I know it is a useless point, but I was trying to see how this peak performance is computed. I succeeded in deciphering part of it, but there is a small section I can’t explain.

The idea is to have the highest throughput instruction of each SM per cycle, and see what they can all do in a second.

The highest throughput is naturally the single precision floating point ops, as shown in the programming guide section 5.4.1… This throughput is 32 ops per cycle for an SM, with compute capability 2.0. There are small tricks here, but this is how it goes for the Tesla C2050 (compute capability 2.0):

The trick here is the use of FMA units which is considered as 2 flops, doubling the throughput of the operation.

This also applies to double precision with half the original throughput putting it at 515.2 GFlops/s

The interesting part is the special function units. These are independent of the cores that do the single precision and double precision ops, and can run in parallel with them. However these have a low throughput, namely 4 per cycle/SM. Even with the trick of counting reciprocal square root as 2 ops, it only puts its additional Flops/s to 128.8 GFlops/s, so a total of 1159.2 GFlops/s, exactly 128.8 GFlop/s short of the reported 1288 GFlops/s(FMA+SFU).
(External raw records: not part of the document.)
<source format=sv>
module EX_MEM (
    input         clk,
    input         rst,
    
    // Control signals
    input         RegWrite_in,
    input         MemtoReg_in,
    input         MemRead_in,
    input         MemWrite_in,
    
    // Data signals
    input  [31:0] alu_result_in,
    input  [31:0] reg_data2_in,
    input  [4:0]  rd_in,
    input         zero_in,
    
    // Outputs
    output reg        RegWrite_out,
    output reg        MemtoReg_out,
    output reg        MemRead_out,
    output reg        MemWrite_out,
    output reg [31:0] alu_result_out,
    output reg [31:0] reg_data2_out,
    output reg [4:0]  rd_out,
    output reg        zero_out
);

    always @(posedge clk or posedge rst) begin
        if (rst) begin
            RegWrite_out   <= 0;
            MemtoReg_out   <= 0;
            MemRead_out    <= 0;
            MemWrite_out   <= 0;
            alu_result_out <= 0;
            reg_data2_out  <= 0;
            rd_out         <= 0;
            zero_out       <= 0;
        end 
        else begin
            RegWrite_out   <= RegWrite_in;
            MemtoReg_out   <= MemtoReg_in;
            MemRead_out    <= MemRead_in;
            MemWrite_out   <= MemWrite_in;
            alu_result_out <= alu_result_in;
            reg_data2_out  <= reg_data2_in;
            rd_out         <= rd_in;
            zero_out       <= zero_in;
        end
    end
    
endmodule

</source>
What am I missing here? Is there a special operation that counts as 4 flops?

Where has the value of 1288 GFlop/s (I assume you meant GFlop/s, not MFlop/s) been reported? I thought that only compute capability 1.x (and maybe 2.1 and higher), but not 2.0 were able to dual-issue instructions to FPUs/“cores” and SFUs.

check the first column under GFlops/s. Other sources say the same…
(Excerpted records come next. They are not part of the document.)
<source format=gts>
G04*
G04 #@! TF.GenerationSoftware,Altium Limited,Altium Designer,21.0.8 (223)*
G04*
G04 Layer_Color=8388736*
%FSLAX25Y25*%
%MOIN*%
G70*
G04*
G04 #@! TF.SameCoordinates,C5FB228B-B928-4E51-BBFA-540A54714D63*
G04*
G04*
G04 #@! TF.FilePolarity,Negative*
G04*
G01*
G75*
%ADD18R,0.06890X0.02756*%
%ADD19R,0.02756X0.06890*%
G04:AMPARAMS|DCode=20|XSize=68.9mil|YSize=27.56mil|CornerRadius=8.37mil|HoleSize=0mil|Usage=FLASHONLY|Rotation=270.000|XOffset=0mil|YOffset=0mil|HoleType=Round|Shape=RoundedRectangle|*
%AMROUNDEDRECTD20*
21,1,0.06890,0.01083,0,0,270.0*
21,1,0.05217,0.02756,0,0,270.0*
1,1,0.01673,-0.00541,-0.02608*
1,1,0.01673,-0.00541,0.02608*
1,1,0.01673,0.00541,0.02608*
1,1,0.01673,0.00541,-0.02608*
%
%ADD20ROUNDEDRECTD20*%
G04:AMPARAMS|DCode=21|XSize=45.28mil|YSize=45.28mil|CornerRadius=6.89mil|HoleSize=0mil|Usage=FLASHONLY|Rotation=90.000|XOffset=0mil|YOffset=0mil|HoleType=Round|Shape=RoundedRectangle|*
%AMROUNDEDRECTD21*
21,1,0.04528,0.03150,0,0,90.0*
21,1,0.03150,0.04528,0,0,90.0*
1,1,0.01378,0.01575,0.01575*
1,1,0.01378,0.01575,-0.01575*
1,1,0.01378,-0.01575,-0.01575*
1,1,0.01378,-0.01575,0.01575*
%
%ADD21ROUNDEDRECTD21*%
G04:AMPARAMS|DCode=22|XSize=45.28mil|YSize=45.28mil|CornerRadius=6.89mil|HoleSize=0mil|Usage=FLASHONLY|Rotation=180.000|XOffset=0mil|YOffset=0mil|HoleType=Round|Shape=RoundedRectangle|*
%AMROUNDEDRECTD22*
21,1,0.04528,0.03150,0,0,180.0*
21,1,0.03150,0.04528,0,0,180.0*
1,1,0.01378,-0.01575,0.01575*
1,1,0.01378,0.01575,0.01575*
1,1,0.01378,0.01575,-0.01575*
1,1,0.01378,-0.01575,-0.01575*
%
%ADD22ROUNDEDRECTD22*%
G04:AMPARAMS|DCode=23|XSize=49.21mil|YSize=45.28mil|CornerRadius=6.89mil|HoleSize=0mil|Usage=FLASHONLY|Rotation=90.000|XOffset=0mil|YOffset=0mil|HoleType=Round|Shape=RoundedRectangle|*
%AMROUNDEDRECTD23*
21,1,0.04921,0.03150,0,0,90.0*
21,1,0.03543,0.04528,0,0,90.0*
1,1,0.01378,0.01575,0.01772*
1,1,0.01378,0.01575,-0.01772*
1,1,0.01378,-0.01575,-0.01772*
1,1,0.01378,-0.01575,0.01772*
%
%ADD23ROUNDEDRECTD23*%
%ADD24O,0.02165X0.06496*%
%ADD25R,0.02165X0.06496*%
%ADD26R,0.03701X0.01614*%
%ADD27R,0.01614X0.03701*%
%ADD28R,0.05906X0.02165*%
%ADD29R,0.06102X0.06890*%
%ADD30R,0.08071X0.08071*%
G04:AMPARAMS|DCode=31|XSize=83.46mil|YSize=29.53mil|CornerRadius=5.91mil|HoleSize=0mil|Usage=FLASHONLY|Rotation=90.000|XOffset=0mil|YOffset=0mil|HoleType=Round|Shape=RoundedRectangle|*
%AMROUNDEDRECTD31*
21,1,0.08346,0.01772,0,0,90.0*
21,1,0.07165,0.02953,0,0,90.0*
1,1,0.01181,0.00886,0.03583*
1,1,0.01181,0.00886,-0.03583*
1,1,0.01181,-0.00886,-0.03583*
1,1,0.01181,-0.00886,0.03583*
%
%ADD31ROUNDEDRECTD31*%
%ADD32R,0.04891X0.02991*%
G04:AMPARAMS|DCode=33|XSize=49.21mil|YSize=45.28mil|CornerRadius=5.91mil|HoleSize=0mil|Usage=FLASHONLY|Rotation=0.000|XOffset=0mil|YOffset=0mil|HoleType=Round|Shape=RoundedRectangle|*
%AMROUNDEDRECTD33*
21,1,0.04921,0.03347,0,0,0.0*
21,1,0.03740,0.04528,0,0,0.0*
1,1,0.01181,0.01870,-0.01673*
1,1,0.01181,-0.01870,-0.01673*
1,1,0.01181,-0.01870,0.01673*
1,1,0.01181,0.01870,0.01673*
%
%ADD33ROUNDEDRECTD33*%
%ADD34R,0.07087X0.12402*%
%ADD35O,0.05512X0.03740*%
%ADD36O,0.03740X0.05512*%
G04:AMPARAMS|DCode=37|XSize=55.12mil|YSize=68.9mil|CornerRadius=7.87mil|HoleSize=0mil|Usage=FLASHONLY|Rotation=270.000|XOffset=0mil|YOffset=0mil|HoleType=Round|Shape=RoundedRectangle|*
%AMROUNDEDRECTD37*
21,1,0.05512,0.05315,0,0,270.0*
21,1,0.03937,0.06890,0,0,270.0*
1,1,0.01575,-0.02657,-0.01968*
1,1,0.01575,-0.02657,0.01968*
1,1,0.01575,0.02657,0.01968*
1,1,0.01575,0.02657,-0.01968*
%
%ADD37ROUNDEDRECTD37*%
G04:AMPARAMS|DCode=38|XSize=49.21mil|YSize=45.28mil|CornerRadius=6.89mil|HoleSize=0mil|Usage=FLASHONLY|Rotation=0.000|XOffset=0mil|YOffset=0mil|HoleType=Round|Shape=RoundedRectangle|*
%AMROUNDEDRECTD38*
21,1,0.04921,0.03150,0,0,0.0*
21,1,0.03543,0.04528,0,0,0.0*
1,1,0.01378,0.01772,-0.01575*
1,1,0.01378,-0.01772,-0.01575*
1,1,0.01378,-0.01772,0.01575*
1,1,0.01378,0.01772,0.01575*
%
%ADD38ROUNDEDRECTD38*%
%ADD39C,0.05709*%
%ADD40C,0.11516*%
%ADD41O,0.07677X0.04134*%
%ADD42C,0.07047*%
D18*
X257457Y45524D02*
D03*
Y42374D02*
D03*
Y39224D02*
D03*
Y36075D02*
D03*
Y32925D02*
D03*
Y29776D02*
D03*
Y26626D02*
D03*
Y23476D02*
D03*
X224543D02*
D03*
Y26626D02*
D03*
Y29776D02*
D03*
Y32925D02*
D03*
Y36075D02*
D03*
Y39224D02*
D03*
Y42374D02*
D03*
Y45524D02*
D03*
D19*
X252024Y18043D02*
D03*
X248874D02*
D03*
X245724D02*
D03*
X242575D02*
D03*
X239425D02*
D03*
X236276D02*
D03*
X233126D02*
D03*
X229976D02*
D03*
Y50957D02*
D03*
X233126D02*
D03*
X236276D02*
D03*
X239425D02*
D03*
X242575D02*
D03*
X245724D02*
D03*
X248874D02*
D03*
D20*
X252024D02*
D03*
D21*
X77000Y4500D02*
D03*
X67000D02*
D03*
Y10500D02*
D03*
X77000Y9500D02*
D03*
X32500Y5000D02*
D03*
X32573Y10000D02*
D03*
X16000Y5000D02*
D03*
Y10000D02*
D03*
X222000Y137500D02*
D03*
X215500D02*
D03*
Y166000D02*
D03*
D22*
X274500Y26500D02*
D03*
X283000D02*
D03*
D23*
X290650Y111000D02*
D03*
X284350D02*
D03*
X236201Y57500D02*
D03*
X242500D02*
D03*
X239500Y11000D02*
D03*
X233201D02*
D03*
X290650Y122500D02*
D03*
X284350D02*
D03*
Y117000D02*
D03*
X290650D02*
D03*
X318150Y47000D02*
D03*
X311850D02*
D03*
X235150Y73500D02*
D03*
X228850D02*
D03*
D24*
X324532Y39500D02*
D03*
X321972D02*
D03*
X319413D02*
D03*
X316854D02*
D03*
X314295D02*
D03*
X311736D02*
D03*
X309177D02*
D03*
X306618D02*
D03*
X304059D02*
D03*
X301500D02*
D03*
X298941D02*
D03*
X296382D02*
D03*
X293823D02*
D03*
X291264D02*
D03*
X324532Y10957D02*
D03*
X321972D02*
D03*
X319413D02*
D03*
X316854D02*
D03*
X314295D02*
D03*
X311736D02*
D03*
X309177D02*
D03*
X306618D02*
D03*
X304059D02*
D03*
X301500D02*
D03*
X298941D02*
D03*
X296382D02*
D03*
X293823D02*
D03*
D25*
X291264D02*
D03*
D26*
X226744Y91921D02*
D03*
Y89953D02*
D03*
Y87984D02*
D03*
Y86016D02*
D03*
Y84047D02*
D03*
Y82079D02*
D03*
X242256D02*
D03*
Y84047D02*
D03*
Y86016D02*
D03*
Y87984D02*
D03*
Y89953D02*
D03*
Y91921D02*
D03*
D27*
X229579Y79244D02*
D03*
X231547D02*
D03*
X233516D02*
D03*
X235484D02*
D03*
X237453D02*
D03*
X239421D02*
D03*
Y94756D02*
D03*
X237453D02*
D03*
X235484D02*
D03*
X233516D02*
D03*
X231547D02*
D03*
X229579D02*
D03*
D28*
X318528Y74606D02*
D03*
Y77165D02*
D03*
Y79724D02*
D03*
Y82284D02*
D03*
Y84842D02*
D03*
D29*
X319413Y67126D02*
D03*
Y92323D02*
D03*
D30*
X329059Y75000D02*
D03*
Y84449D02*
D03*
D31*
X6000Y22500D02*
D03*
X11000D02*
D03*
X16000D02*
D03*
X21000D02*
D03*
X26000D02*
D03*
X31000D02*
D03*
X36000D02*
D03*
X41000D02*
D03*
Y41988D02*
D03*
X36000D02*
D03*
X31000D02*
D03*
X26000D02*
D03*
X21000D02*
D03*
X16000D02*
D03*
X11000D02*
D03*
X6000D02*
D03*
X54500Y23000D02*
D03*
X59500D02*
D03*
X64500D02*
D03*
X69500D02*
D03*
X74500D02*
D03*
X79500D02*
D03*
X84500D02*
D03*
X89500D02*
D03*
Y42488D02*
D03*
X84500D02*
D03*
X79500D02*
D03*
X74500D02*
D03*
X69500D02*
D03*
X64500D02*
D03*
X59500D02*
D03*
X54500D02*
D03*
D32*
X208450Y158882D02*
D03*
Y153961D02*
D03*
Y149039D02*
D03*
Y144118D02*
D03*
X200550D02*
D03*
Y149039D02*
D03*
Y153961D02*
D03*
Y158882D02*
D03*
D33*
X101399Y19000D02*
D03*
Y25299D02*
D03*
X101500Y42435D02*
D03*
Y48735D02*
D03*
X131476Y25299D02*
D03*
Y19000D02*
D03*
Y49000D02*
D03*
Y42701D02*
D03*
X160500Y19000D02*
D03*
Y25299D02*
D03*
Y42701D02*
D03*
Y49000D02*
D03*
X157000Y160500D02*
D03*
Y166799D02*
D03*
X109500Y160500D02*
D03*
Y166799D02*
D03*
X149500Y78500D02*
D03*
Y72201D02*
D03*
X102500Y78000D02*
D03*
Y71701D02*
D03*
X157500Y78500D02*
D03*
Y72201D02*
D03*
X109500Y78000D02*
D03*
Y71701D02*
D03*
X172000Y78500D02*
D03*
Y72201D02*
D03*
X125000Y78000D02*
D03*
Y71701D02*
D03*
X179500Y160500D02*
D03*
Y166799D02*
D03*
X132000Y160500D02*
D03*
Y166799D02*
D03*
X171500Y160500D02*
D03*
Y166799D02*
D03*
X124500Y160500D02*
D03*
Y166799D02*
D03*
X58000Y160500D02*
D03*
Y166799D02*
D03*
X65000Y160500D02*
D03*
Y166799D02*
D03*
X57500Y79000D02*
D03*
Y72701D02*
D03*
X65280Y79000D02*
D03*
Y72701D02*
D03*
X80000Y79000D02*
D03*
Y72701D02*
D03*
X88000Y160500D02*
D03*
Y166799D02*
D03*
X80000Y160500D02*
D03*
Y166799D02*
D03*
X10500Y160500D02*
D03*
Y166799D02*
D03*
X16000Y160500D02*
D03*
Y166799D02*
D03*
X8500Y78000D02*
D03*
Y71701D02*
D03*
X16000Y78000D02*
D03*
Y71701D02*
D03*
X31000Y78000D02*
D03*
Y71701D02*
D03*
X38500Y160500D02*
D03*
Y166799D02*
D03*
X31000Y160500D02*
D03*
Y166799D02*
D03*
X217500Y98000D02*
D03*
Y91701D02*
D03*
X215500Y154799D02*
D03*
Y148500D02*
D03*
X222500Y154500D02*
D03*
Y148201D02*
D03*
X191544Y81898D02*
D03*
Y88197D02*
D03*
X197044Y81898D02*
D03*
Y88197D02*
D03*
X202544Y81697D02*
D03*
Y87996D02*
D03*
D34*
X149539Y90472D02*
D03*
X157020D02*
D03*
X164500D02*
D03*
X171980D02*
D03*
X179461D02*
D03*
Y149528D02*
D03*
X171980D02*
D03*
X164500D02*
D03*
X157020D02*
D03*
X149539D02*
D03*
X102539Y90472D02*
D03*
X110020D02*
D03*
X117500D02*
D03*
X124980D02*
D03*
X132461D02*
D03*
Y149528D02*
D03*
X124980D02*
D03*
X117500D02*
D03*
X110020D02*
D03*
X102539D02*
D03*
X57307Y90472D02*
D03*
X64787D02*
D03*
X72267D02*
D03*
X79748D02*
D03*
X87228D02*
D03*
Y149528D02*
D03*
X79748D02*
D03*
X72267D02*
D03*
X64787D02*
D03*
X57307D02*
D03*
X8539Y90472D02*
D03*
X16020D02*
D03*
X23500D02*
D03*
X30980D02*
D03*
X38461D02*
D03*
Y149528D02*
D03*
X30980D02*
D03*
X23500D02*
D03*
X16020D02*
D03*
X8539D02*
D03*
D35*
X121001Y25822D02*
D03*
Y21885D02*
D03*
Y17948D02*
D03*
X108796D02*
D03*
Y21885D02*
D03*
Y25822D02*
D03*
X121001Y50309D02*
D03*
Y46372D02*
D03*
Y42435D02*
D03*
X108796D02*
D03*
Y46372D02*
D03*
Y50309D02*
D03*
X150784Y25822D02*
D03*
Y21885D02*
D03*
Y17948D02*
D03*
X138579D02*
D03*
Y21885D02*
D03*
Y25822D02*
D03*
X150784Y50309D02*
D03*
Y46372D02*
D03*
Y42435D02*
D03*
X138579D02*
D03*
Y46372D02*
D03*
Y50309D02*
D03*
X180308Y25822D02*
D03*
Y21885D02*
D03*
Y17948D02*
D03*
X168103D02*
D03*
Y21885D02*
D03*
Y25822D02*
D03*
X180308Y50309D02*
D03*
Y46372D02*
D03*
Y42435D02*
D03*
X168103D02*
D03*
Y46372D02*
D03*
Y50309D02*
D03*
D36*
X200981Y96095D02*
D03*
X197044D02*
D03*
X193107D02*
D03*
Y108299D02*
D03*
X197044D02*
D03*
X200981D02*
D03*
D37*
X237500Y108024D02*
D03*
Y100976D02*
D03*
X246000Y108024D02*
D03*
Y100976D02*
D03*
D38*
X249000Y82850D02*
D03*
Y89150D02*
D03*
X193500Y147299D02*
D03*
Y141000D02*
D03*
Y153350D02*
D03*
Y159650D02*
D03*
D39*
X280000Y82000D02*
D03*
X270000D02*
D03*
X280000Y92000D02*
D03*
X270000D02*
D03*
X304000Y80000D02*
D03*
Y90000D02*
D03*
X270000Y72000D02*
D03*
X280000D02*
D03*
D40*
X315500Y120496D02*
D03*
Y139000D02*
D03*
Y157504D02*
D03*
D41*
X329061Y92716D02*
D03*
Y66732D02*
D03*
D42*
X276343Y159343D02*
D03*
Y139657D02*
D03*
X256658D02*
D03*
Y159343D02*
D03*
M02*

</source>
Again, it is all due to the difference between the cores and SFUs, they can be done in parallel, which should be possible with two warp scheduler units I suppose. Remains to make a problem with the right balance, and right distribution to make use of it all.

But still, I can’t seem to calculate 1288, just a bit short of it.

The published number of 1030 single-precision GFLOPS for the C2050 looks correct to me. This basically assumes issuing nothing but a long stream of single-precision FMAs, and as far as I know under such conditions there is no issue bandwidth left for additional SFU instructions. Looking at the table in Wikipedia, I am unable to tell from which sources it derived the higher number of 1288 GFLOPS.

There is this paper which mentions a roofline model for the C2050 and does indeed take into account the SFU and FMA capabilities together, http://arxiv.org/pdf/1108.5815, page 4.

I find the roofline model to be a really useful way to capture the performance of kernels for different problem, and I want to situate my own program in its context, so I want to understand its details, this 1288 GFlops business being one one of those details.